Олег, высоко подняв ярлыгу, хотел вмиг поймать ягненка — и промахнулся. Овцы шарахнулись во все стороны, смешались, и Олег потерял даже из виду того ягненка, который ему был нужен.
Илья Васильевич наблюдал и посмеивался.
Олег злился, лицо и шея его сделались красными. Теперь он решил пойти на хитрость и подобраться незаметно. Ягненок же оказался дошлым. Он все видел и не подпускал к себе Олега. Измучился Олег, но все же с большим трудом ему удалось схватить свою жертву, а удержать не смог — выскользнула нога, и ягненок убежал.

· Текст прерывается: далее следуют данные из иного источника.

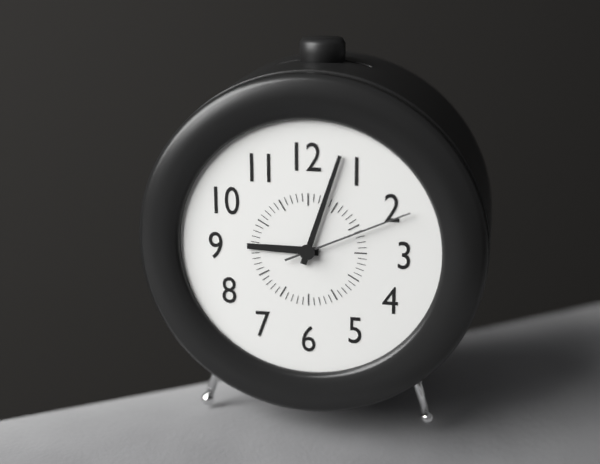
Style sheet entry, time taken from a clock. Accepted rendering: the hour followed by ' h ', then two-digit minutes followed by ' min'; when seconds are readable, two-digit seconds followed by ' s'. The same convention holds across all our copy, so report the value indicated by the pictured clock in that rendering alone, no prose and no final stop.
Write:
9 h 03 min 11 s
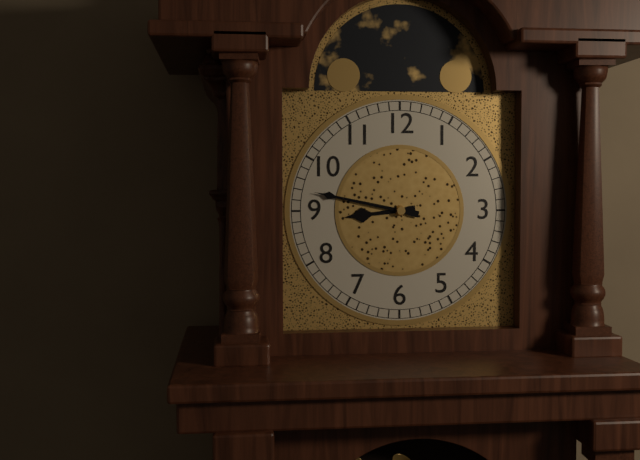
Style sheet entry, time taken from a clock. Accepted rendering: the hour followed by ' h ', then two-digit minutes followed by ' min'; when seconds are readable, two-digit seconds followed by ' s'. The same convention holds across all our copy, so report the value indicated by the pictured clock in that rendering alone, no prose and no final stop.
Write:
8 h 47 min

— Эх ты, чабан! — с упреком сказал Илья Васильевич. — Только стадо распугал. Да и ягненка ты ловил совсем другого.
— Они же все одинаковые! — пробовал оправдаться Олег.
— Это тебе только кажется. Практики нету у тебя, Олег, вот в чем тут дело. — Илья Васильевич взял ярлыгу. — Погляди, как это делается, поучись. Ты идешь вот так, следом за отарой, идешь спокойно, будто тебя ничто не интересует. Овцы все это видят, и они тоже спокойны. Ты тем же безразличным манером подходишь все ближе и ближе, не размахиваешь, а протягиваешь ярлыгу и берешь, как рукой. Вот и вся премудрость!

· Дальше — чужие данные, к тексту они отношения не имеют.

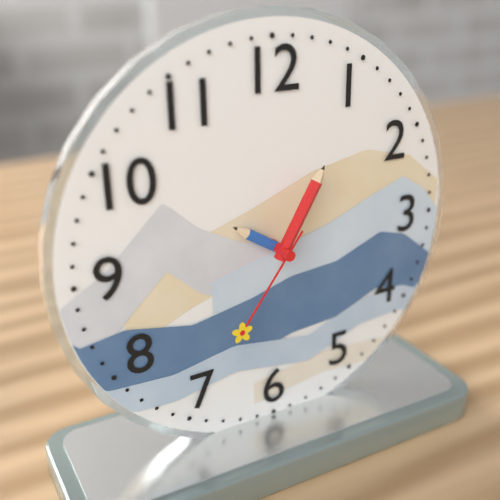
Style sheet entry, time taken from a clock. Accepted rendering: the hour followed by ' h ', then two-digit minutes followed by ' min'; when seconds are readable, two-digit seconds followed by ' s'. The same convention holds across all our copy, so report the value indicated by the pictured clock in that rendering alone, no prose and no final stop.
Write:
10 h 05 min 36 s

Ягненок очутился у ног Ильи Васильевича. Он взял его на руки, приласкал, а Олег стоял понуря голову. От стыда он готов был провалиться сквозь землю.
— Ну ничего! — сказал Илья Васильевич, пустив в стадо ягненка. — Жизнь — это наука. Поживешь — и научишься. Так что не расстраивайся и разводи костер. Скоро начнет вечереть.

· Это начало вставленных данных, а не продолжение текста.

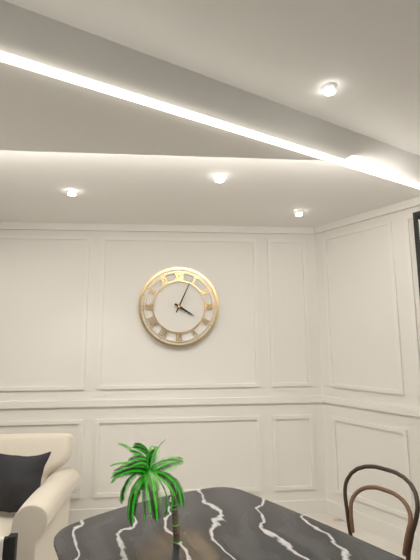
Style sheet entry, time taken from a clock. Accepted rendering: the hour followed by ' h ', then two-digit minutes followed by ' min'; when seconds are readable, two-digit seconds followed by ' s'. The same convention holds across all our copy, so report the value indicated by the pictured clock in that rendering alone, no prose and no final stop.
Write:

Костер пахнет кизяковым дымом, горит скудно, то тлеет и сизым дымком курчавится по траве, то вскидывает крохотные язычки пламени. Костром занялся Олег, а Илья Васильевич раскинул бурку, лег на спину и заложил руки за голову. Он смотрел в светлое, с редкими звездами небо. Молодой месяц увеличился, и ночь казалась не такой темной.
— Нагорит жар, — сказал Илья Васильевич, глядя в небо, — положи картошку. Отличная у нас будет вечеря.
И умолк. Олег порылся в сумке, вынул с десяток картофелин и снова стал дуть на костер.
— Эх, сколько раз, бывало, вот так же, как зараз, лежишь среди степи, а в голове бродят всякие думки, — мечтательно, будто сам с собой, говорил Илья Васильевич. — Вокруг тебя блестит трава, поют птицы, посвистывают суслики, звенят сверчки, и никому нет никакого дела до моих думок… Красиво так жить, Олег! Ты один, над тобой вот темное небо, звезды, и чего только не лезет в голову! И уже ты не лежишь, а путешествуешь. Разные города и страны видишь…
Минут пять Илья Васильевич лежал молча. У его головы надсадно кричал кузнечик.
— Иной раз и молодость свою вспомнишь, — заговорил Илья Васильевич. — Вот таким, как ты, заявился в отару. Давно это было. Учиться не довелось: отец погиб в гражданскую войну, я остался с матерью. Пас овец и книжки читал, многое узнал из ветеринарии и зоотехники. Завидую тебе, Олег, что ты поедешь учиться, а потом ученым приедешь к отарам. Вот ты говорил насчет наших колодцев. Болячек у нас, Олег, много. С водой плохо. Даже труб достать не можем, чтобы провести воду на кошару. Вот и об этом думаешь. Я уже говорил твоему дяде, Григорию Афанасьевичу. Ездил он и в район, и в край, хлопотал, да все без толку. Кошары и тесные, и холодные, к зимнему окоту не приспособленные. Зимний приплод сильно выгодный. Ягненок появляется в январе, и, пока стоят холода, он подрастает в тепле, возле матери, сил набирается, а весной ему уже но страшны ни дожди, ни ветры… — Илья Васильевич тяжело вздохнул. — А то начнешь думать про свое чабанское житье. Трудновато оно, необжитое. Живем, как кочевники, месяцами ни кино не видим, ни радио не слышим. Без привычки такая житуха иссушит. Известно, старые чабаны не вечны, им смена нужна. Скоро пора и мне на покой. Евсей Егорович свое отходил, арбичует. Уходить надо, а кому доверишь отару? В чьи надежные руки передашь такое богатство?
— Таким, как я или как Ленька, — сказал Олег.